**WHAT TO WORK ON:**
a - In the newsgroup exchange about PACKED-DECIMAL dates, condense the paragraph that begins "The only reason to use PACKED-DECIMAL" into a short bulleted list that keeps its main facts.
b - From the newsgroup exchange about PACKED-DECIMAL dates, quote the passage starting with "The only reason" and going on through "in PACKED-DECIMAL format.".
c - Extend the newsgroup exchange about PACKED-DECIMAL dates, picking up after its final line.

**DOCUMENT SEGMENT:**

The only reason to use PACKED-DECIMAL is to permit high-speed in-inline machine
instructions. If you are going to call external functions, as you do above,
there is no speed advantage over DISPLAY. Thus my original assertion stands:
dates should not be stored in PACKED-DECIMAL format.
>This is another assertionentire, Mr Wagner, than the original which I
>addressed, being 'You cannot add 1 to a date'. Is it your habit, then, to
>change assertions when you are shown to be wrong?
>
>Oh... and is it your habit to edit out the parts of posts you respond to
>which show that you are wrong, as well? That seems to have happened
>here... with nary an indication of the deletion to be seen.
>
>>
>>>Do you have any sort of documentation you might be able to present to
>>>support your assertion about 'mediocre programmers' or shall 'making
>>>things up, whole cloth' be added to the tactic of 'changing assertions
>>>when shown to be wrong'?
>>
>>We seem to be getting cross-posts from alt.lexicography and alt.flame.

**RECORDED DATA:**

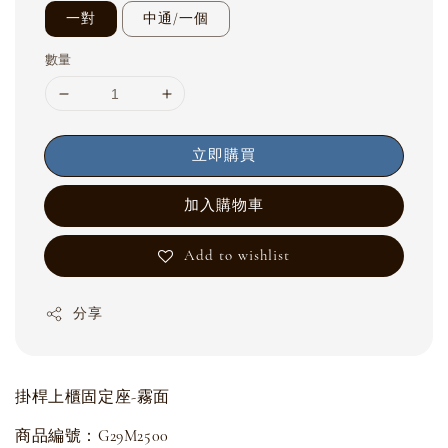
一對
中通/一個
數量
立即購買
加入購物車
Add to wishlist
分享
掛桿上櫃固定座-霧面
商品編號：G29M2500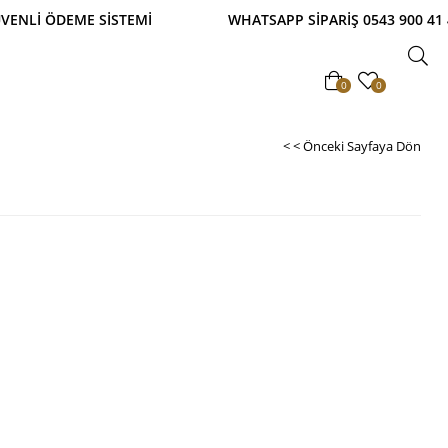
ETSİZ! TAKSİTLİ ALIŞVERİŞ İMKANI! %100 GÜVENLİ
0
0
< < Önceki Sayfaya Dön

==

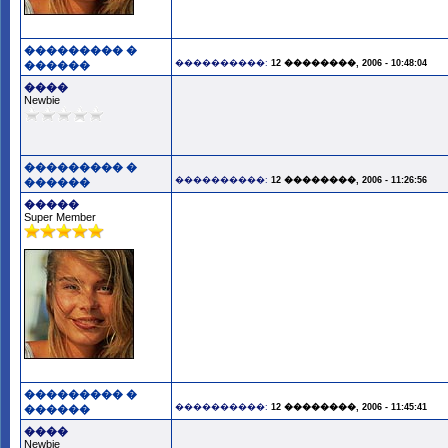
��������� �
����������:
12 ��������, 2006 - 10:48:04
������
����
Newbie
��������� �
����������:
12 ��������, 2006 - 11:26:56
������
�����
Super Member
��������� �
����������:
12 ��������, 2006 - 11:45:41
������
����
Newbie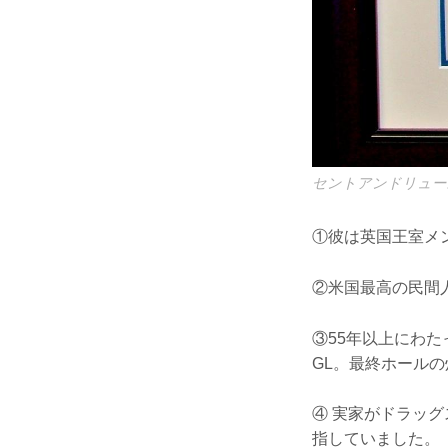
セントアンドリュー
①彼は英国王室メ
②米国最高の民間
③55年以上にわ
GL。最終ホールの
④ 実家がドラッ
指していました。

* * *

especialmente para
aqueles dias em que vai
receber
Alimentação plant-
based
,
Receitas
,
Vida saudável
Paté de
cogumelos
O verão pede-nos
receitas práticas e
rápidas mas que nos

**ANSWERS:**
a -
- PACKED-DECIMAL is useful only because it allows fast in-line machine instructions.
- Calling external functions removes any speed advantage over DISPLAY.
- Dates should therefore not be stored in PACKED-DECIMAL format.

b -
The only reason to use PACKED-DECIMAL is to permit high-speed in-inline machine
instructions. If you are going to call external functions, as you do above,
there is no speed advantage over DISPLAY. Thus my original assertion stands:
dates should not be stored in PACKED-DECIMAL format.

c -
>
>Plural majestatus est, Mr Wagner... but you seem to change assertions when
>you are shown to be wrong and make other assertions of fact without any
>sort of documentation as I have pointed out above; neither of these is, I
>was taught, a technique of discourse used by a person of honor, decency
>and moral rectitude.
A person practicing honor, decency and moral rectitude treats his opponent with
respect, not as a hopeless idiot. His mannerliness is genuine, not formal and
stilted.
I've chosen to live in places where the vast majority practiced such courtesy
without effort. West Texas and Alabama. Now I live (temporarily) in New York,
where people are as rude as you, while making a cursory gesture toward formal
politeness.
If you want to learn _real_ manners, take a vacation in Montgomery, Alabama. Or
hang out with real cowboys near Lubbock, Texas. It will be an enlightening
experience.
>Robert Wagner wrote:
>
>>>Which brings the argument back around to doing an extract in shared mode
>>>while others are using the file. For this my 'report writer' sub-system
>>>can, from a script, select appropriate records and export them to printed
>>>report, CSV file, flat file, or HTML tables as required.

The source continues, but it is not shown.